- _DIRECTIONS FOR THIS TASK_:
What is needed here is an exact repetition of the records below, beginning at the line that has "Overschilderbaar" and stopping after the line that has "voor metaal binnen en buiten".

[[ DATASET EXTRACT open ]]

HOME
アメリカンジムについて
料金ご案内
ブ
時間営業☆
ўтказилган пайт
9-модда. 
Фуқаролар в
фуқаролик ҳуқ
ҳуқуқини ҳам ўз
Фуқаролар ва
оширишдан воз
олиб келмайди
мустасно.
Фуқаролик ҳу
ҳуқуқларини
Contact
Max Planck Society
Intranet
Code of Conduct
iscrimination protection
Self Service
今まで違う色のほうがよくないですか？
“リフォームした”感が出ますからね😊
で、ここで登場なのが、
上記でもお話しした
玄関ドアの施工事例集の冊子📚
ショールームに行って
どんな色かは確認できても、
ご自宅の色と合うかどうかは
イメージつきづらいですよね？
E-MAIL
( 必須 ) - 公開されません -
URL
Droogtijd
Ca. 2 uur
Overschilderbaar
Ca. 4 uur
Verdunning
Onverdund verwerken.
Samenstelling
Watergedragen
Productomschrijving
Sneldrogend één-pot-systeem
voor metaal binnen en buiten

[[ DATASET EXTRACT closed ]]
[[ DATASET EXTRACT open ]]

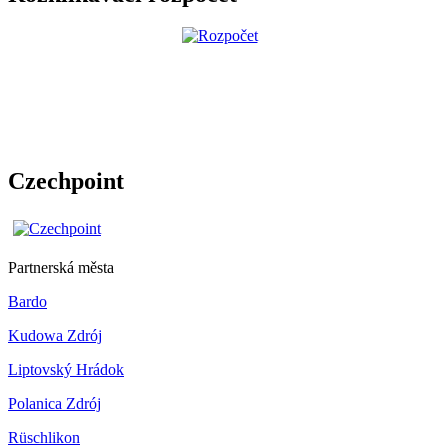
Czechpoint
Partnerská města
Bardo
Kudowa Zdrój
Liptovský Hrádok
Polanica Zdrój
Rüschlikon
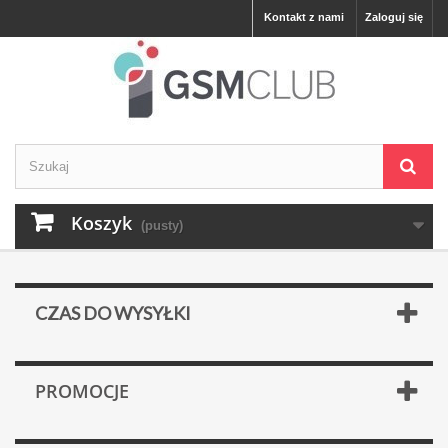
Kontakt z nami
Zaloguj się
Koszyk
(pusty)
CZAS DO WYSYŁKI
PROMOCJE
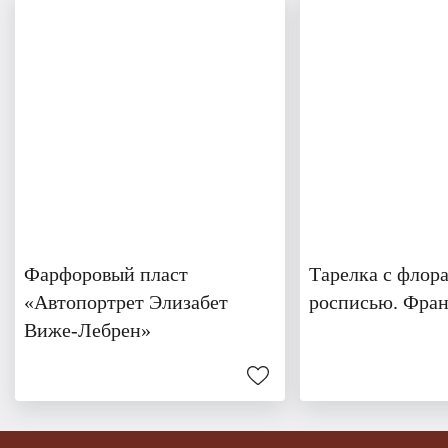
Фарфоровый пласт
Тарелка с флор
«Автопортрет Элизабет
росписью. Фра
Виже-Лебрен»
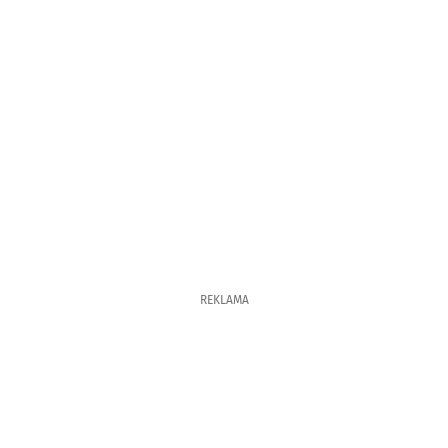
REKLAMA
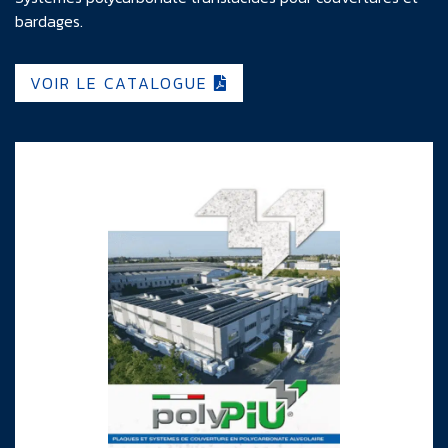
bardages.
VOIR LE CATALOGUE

[[ DATASET EXTRACT closed ]]

- _SOLUTION TO THIS TASK_:
Overschilderbaar
Ca. 4 uur
Verdunning
Onverdund verwerken.
Samenstelling
Watergedragen
Productomschrijving
Sneldrogend één-pot-systeem
voor metaal binnen en buiten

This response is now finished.